Big data analytics and autonomous vessels – when will legislation catch up?
In a survey conducted by Reed Smith in the first half of 2018, industry participants predicted that big data analytics will be one of the most significant drivers of change in the shipping industry over the next five years. In addition, for the same five-year period, the survey revealed that the shipping industry considers the development of automated processes and functions on board vessels to be the biggest driver of efficiency in shipping.
The collection, analysis and management of huge volumes of unstructured data (i.e., big data), such as data on voyage performance, ship structure, machinery, fuel consumption, traffic, cargo and the weather, are expected to provide valuable insights into the operation of ships, and uncover hidden patterns as well as market trends. The analysis of big data will also allow the prediction of likely outcomes in certain voyages. In addition, it is likely to reduce costs, as the industry will be able to identify more efficient ways of doing business; it will allow decisions to be made more quickly; and it will make shipping safer by reducing risks.
Big analytics will also encourage the development of automated procedures and advanced technologies such as Maritime Autonomous Surface Ships (MASS).
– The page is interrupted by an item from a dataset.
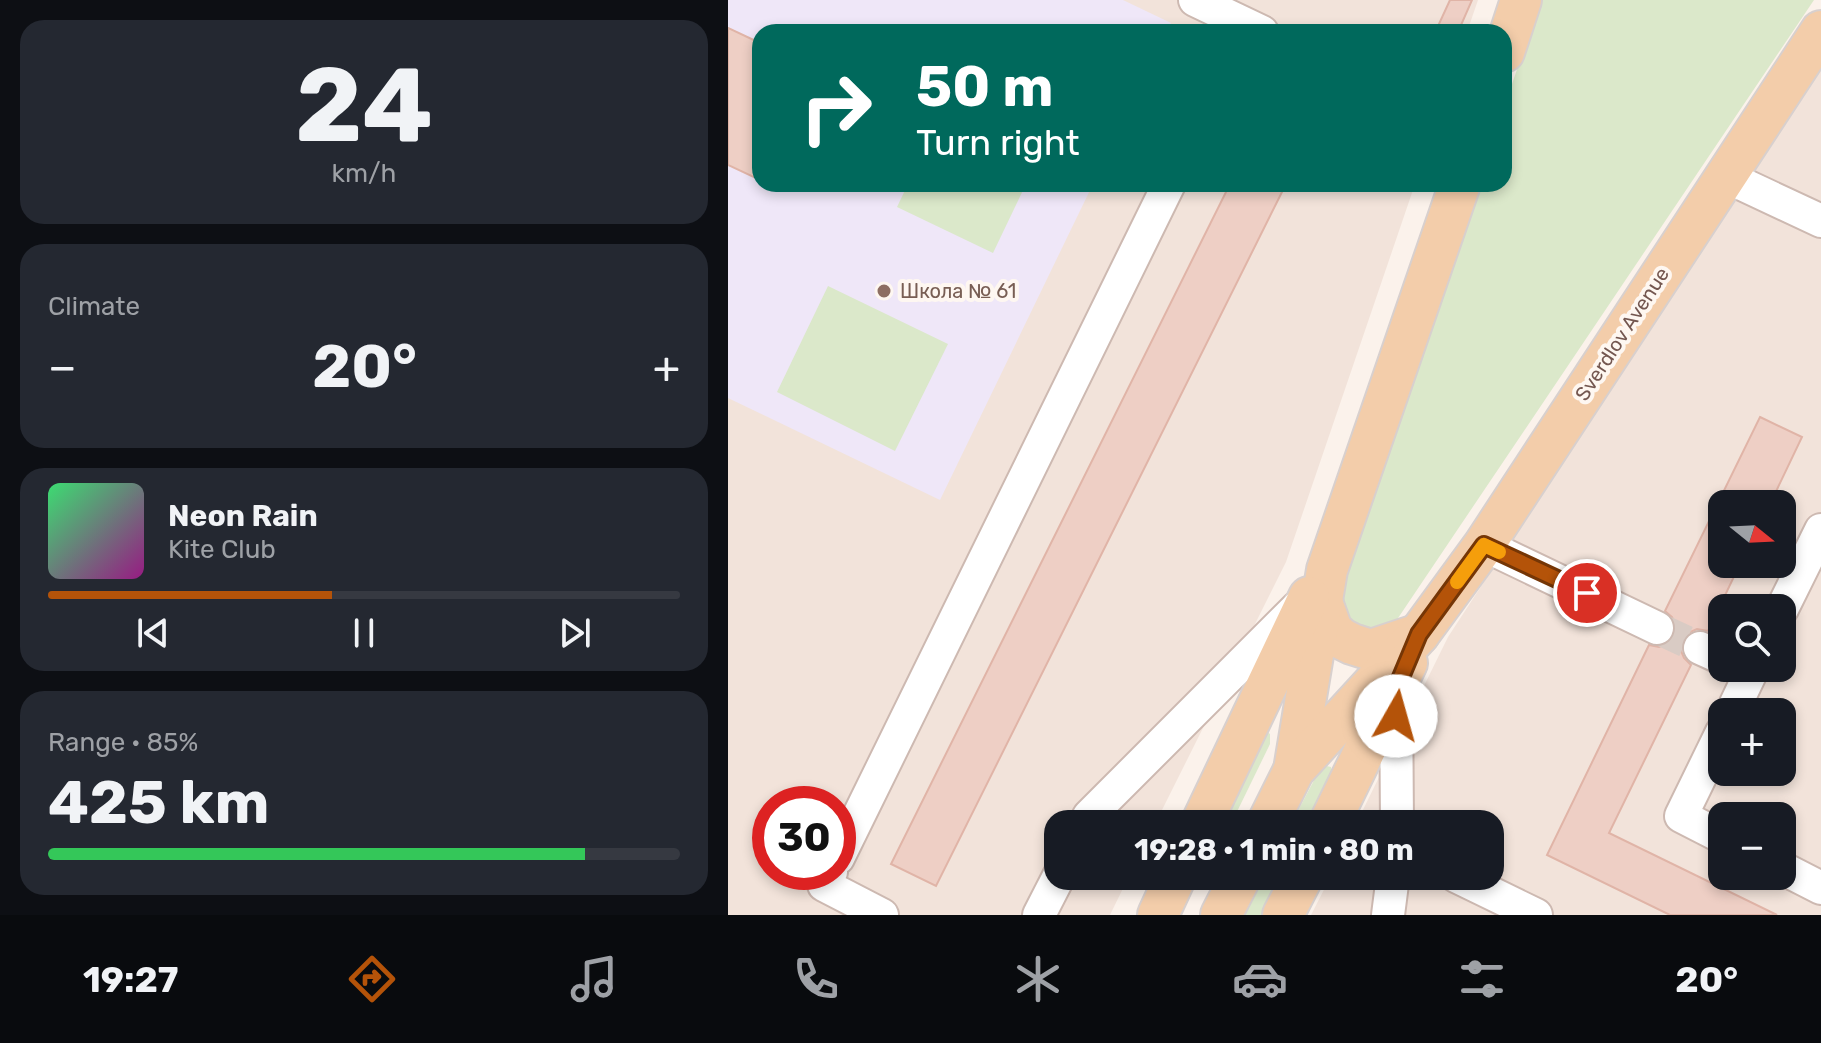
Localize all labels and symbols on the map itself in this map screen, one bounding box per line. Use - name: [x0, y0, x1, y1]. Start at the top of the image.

The Yara Birkeland, scheduled to enter into operation in Norway by 2020, will be the first fully autonomous commercial vessel, while MASS that are able to trade internationally are expected to be introduced by 2035. The pressing question at the moment, and one of the greatest challenges in the industry as highlighted by our survey, is whether the required international legal framework will be in place quickly enough to allow the rapid adoption and widespread operation of advanced technologies such as MASS for international trade as opposed to cabotage.
Existing international conventions (such as those on Safety of Life at Sea (SOLAS), on Prevention of Pollution from Ships, and on Standards of Training, Certification and Watchkeeping for Seafarers) and regulations (such as the International Regulations for Preventing Collisions at Sea) were not drafted with unmanned ships and advanced technologies in mind. The IMO, with the assistance of the Comité Maritime International, is taking steps to identify issues arising from the existing legal regime. The IMO’s regulatory scoping exercise to identify issues arising from the conventions, is scheduled to be completed by 2020. Following the completion of the exercise, a decision will likely need to be made on whether the existing conventions or regulations need to be clarified or amended, or whether new conventions or regulations that deal with MASS and advanced technologies need to be brought into force.
Whereas clarifying and amending existing conventions can be done relatively quickly, enforcing new conventions is a time-consuming procedure that can take years or even decades to be completed. This is mainly due to the specific steps that need to be fulfilled by countries, such as receiving parliamentary approval before proceeding with ratification. Additional delays are likely to arise where countries with conflicting interests (for example, a high number of seafarers) might be reluctant to ratify conventions that allow the international operation of MASS and the adoption of technological advances.
Big data analytics and the operation of MASS are expected to make shipping safer, more efficient and more environmentally friendly, and our survey shows that the industry is willing to consider adopting innovative technologies. However, these technologies may initially operate on a small scale until the international legislation is in place to allow their widespread adoption.